Purtroppo, però, non sono solo i luoghi di detenzione ad essere privi di un adeguato sistema di controllo sulla potenziale trasmissione eo contagio del virus. “I numeri sulla diffusione dei test sull’Hiv nel nostro Paesi non sempre coincidono con la realtà dei fatti – afferma Marino riportando le riflessioni dei rappresentanti delle associazioni di riferimento – motivo per cui molte persone sieropositive, sfuggendo agli screening per lungo tempo, vengono curate tardivamente. Da anni, inoltre, non si investe su campagne di prevenzione e informazione sull’importanza dell’uso del profilattico”. Diviene dunque chiaro come ogni azione di controllo preventivo sia imprescindibile per evitare che continui a verificarsi un contagio ogni due ore e 4.000 nuovi casi ogni anno. E Marino lo ribadisce concludendo che “senza una corretta prevenzione, l’efficacia dei controlli e dei test sull’Hiv si annulla”.

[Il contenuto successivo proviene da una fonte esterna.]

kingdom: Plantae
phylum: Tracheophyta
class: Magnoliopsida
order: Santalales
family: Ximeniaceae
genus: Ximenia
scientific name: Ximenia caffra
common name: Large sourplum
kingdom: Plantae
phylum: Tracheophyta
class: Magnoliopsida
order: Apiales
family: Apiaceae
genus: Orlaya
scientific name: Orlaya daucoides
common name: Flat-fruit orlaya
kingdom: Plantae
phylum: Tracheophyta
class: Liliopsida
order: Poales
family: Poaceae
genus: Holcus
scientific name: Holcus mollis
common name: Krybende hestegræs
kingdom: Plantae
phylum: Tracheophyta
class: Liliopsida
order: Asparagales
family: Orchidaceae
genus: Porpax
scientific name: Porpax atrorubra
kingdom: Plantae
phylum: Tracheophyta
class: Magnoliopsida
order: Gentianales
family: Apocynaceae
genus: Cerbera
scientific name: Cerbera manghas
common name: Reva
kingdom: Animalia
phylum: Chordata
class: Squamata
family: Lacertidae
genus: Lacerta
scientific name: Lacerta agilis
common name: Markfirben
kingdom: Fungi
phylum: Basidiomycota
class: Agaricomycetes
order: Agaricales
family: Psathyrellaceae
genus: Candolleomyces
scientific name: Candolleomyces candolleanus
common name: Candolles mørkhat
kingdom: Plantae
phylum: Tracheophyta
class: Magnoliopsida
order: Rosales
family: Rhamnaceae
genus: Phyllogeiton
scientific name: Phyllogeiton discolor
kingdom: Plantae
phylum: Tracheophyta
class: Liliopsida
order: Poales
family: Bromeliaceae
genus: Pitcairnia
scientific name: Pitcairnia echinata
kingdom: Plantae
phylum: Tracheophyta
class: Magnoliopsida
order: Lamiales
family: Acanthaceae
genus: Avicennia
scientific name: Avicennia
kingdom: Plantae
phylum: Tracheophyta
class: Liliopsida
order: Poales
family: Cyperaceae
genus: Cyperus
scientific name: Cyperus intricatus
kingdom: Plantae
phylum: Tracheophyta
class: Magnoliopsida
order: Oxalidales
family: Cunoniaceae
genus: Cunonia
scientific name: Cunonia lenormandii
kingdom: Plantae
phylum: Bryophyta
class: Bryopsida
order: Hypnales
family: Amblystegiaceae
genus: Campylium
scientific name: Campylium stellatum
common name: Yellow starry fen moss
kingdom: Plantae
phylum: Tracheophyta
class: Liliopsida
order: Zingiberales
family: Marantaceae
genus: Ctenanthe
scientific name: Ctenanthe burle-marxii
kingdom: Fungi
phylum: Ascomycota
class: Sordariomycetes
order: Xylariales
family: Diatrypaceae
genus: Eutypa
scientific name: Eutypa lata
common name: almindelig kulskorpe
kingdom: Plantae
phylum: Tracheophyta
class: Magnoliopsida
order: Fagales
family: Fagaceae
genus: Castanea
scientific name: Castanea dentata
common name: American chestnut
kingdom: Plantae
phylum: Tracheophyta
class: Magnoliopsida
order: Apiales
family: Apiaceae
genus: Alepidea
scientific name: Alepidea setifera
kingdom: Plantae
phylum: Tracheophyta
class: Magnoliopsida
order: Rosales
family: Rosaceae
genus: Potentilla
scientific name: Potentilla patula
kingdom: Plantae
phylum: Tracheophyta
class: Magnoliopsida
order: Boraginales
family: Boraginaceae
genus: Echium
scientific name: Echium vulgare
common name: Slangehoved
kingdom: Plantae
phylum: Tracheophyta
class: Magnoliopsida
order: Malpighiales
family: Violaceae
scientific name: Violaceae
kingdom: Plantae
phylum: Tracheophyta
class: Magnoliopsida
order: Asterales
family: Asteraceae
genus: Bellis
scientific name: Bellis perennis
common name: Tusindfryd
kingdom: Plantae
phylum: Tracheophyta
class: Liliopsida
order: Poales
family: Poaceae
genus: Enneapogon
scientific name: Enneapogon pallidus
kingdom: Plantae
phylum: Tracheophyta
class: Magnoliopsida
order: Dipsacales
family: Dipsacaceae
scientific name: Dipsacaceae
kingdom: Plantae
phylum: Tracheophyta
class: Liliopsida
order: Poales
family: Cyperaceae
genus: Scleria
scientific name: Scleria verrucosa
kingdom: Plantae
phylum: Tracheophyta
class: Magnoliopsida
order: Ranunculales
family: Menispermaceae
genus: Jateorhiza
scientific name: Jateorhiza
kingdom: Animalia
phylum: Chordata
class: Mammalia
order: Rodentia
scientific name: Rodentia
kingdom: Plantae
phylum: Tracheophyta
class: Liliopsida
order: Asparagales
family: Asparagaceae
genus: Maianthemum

Dal 1987, anno di attivazione del Telefono Verde Aids dell’Istituto Superiore di Sanità, le chiamate giunte fino allo scorso dicembre sono 689.969. É questo il resoconto descritto durante il Convegno “Venticinque anni di attività del Telefono Verde Aids e IST dell’ISS: dal counselling telefonico all’intervento della ReTe Aids” da cui è emerso un dato senza dubbio degno di nota. Perché a dispetto di un confuso luogo comune che ancora oggi, anche se in misura minore, definisce l’Aids quale “malattia degli omosessuali”, oltre la metà delle quasi 700 mila persone che si sono rivolte al Telefono Verde Aids sono eterosessuali. E nel tempo il loro numero è significativamente aumentato: negli ultimi sei mesi del 1987 erano il 3% di chi chiamava, nel corrispettivo periodo del 2011 sono aumentati di 15 volte. Un altro dato, che invece conferma la preoccupante disinformazione gravitante intorno alla pandemia dell’AidsHiv, riguarda il 30% delle chiamate a carico di persone che, pur non avendo messo in atto comportamenti a rischio, temono il contagio a causa di una non corretta informazione. Sempre riferendosi al totale delle chiamate, in larga parte, gli utenti sono uomini (74,2%), mentre le chiamate da parte delle donne sono diminuite nel tempo: negli ultimi 6 mesi del 1987 erano il 36%, negli ultimi sei mesi del 2011 sono scese al 12%. L’età più rappresentata, per entrambi i sessi, è compresa tra i 20 e i 39 anni (73,8%). Circa il 7% di chi chiama ha meno di 20 anni e, all’interno di questa fascia d’età, circa il 40% telefona temendo di aver corso rischi attraverso la puntura di una zanzara, attraverso il bacio o attraverso altre situazioni completamente prive di rischio. Ciò denota una preoccupante disinformazione, che come un tarlo divora i risultati della lotta contro l’Aids.